The importance of calcium to the health of our bones and teeth is well known, but it also plays an important role in other parts of the body.
Over ninety-nine per cent of a body’s calcium is stored in our bones. This storage system is in a constant state of change or equilibrium. Bone is made by osteoclasts, and dissolved by osteoblasts. Over time the osteoblast activity becomes more dominant and this is what leads to brittle bones or osteoporosis.
The remaining free calcium in the body is vital for its function. Calcium ions are the messengers of cell physiology and their movement in and out of cells acts as the signal for many processes in the cells. Calcium circulates in the bloodstream and between the cells either as the free ions (Ca++) or bound to albumin. The exact concentration in the blood at any one time is controlled by the parathyroid gland in the neck.
The action of calcium on the cells depends on the type of cells it is entering, or leaving.
The contraction of muscles is caused by entry of the calcium to the cells via the calcium channels. This includes all muscles, both smooth and skeletal. Because of this calcium has a profound effect on blood pressure. One group of anti hypertensive drugs acts by blocking these channels. The calcium channel blockers (including amongst them amlodipine, diltiazem and nifedipine) act by blocking these channels and so relaxing to varying degrees the musculature of blood vessels. This lowers blood pressure. Some act more specifically on heart muscle and so are used to regulate heartbeat in arrhythmias (irregular heart beat).
Other cells react to calcium by secreting something, typically hormones and enzymes. The juxtaglomerular cells in the kidney are a specialized form of cell that reacts to calcium by decreasing secretion of renin. Renin controls and kidney function, and plays a role in blood pressure control.
Calcium plays an important part in nerve function, playing a part in transmitter release.
Calcium is pumped back out of the cells in exchange for sodium in a process known as the calcium sodium pump.
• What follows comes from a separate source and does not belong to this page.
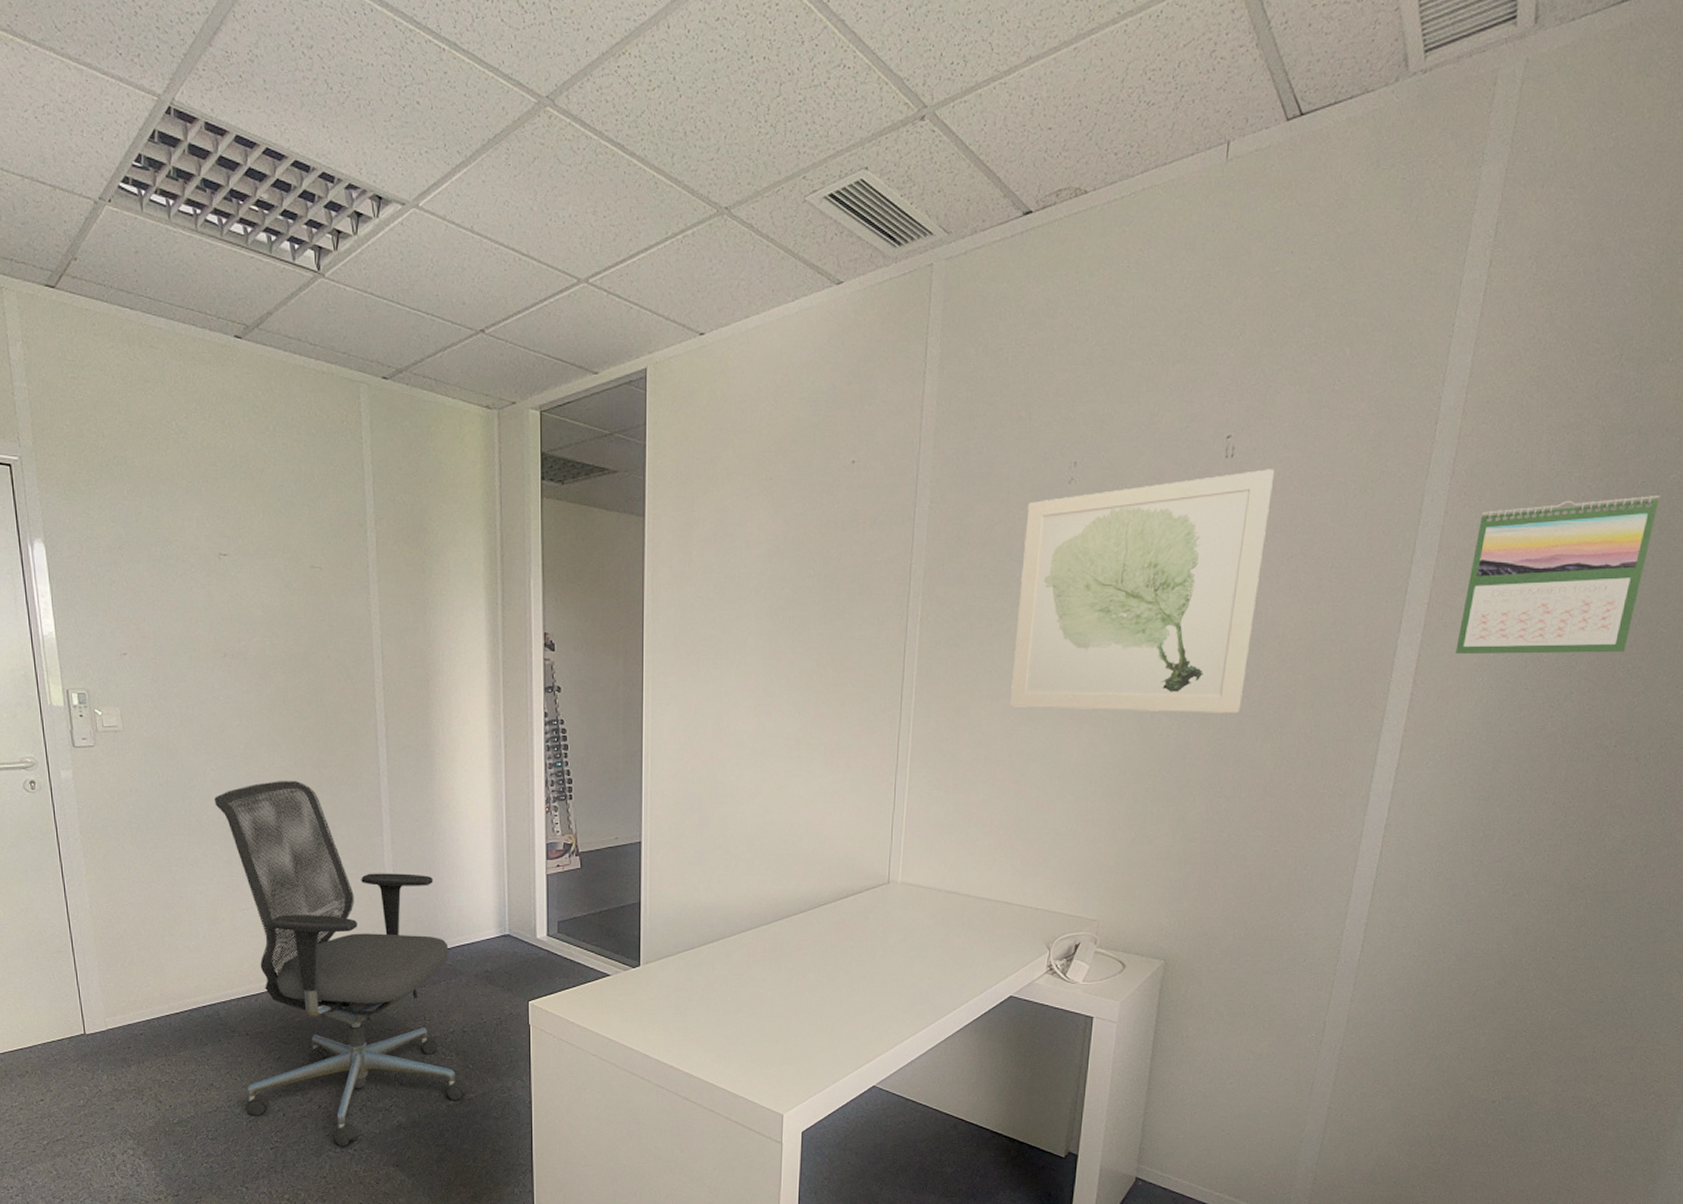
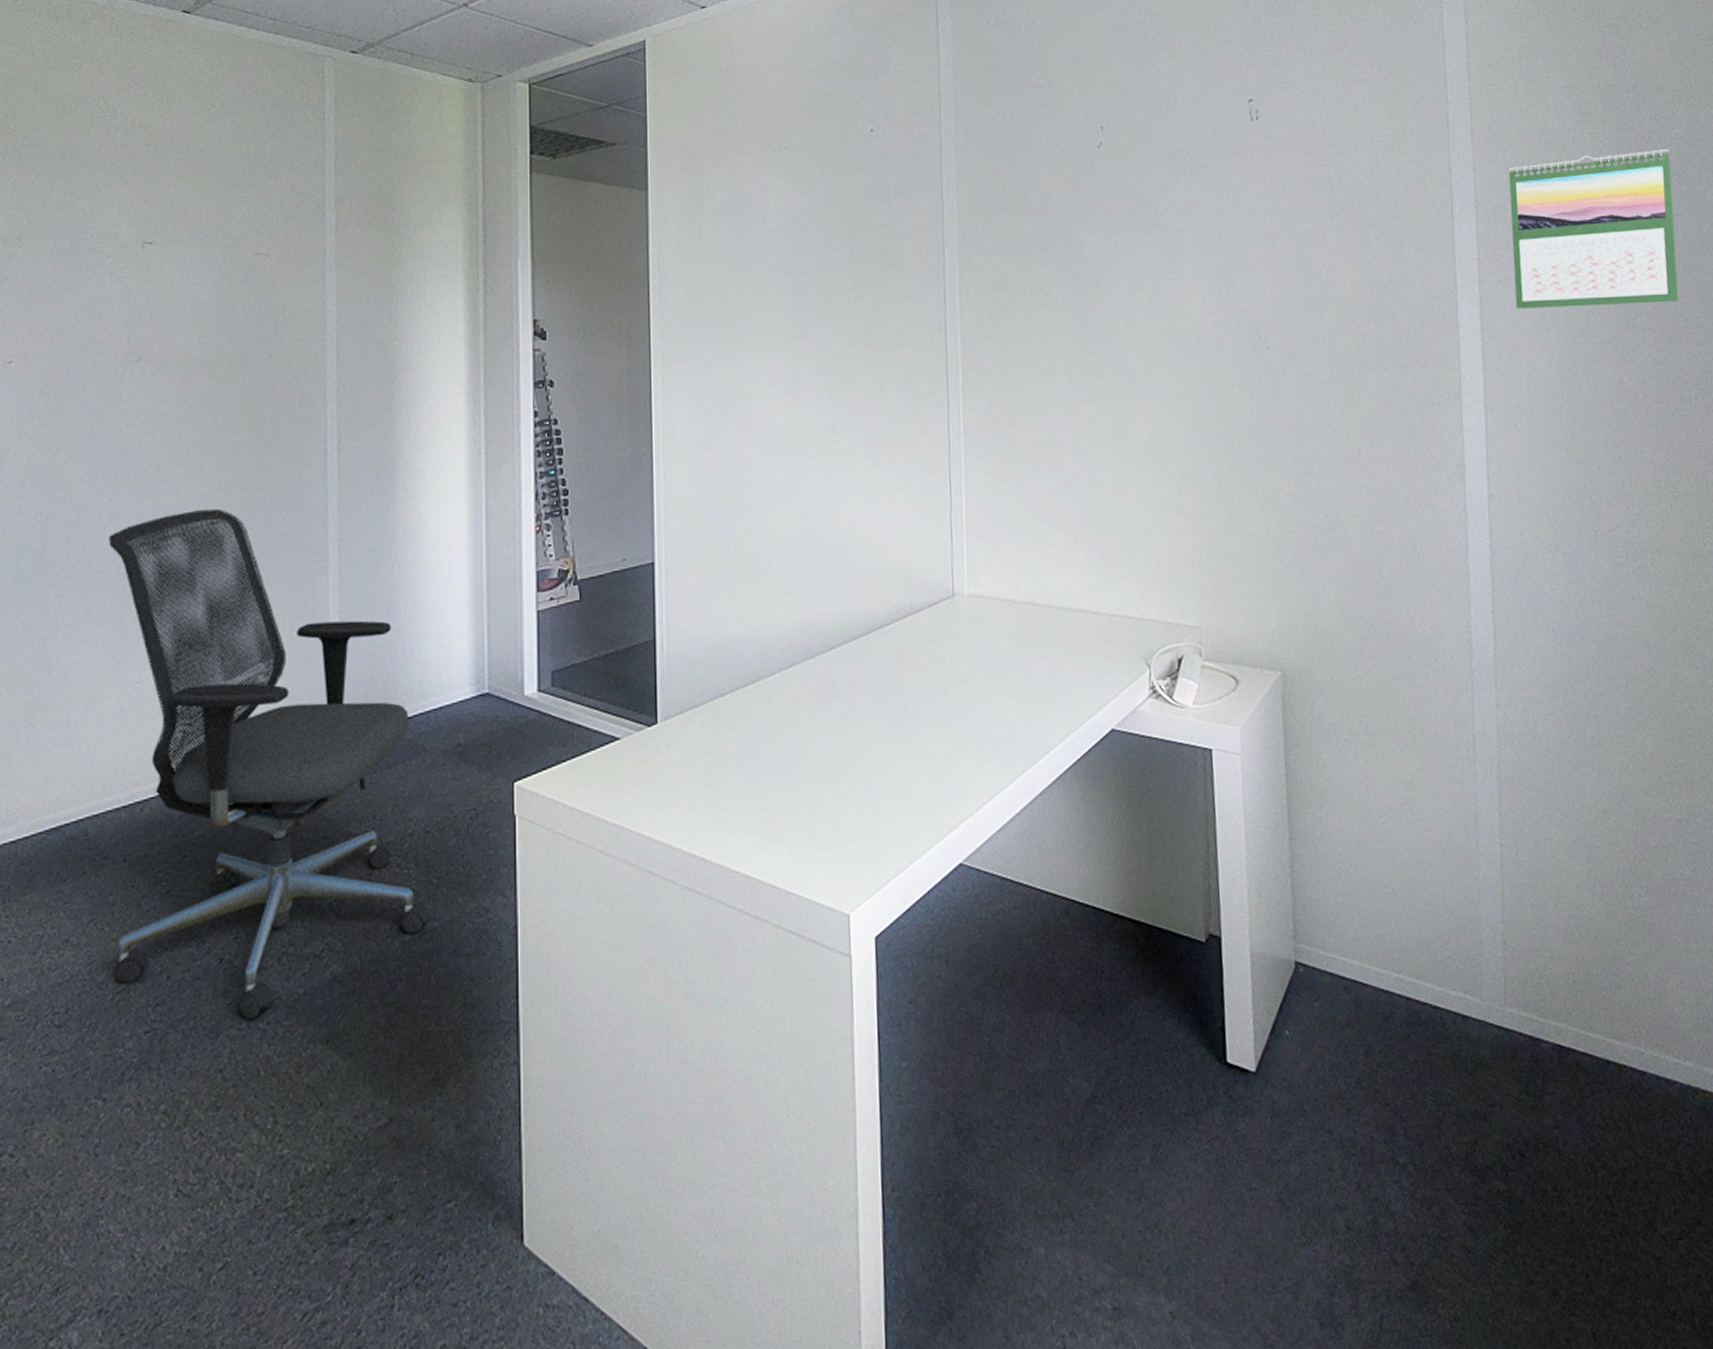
wall art: present [1010,469,1275,713] -> none [1059,130,1313,383]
Levels of calcium in the blood are critical for a number of our normal functions and any upset in these levels can be fatal. In hyperparathyroidism the parathyroid produces too much hormone and too much bone is reabsorbed, raising calcium levels in the blood. This rise can be beneficial if calcium levels are low such as in secondary hyperparathyroidism, but in primary hyperparathyroidism the rise is independent of calcium levels and increases them with adverse effects.
The early symptoms of a high calcium level are remembered as “moans, groan, stones, bones and psychiatric overtones.” This refers to the symptoms of generally feeling unwell, abdominal pain, kidney stones, bone pain and mental symptoms such as depression, tiredness and fatigue. Additional symptoms include thirst and excessive urination, which is the body’s attempt to rid itself of the excess calcium.
If undiagnosed and untreated this will progress to atrial fibrillation, muscle spasm and possibly death. Long term the increased levels of parathyroid hormone will also cause osteoporosis. Hyperparathyroidism can be a sign of chronic renal failure.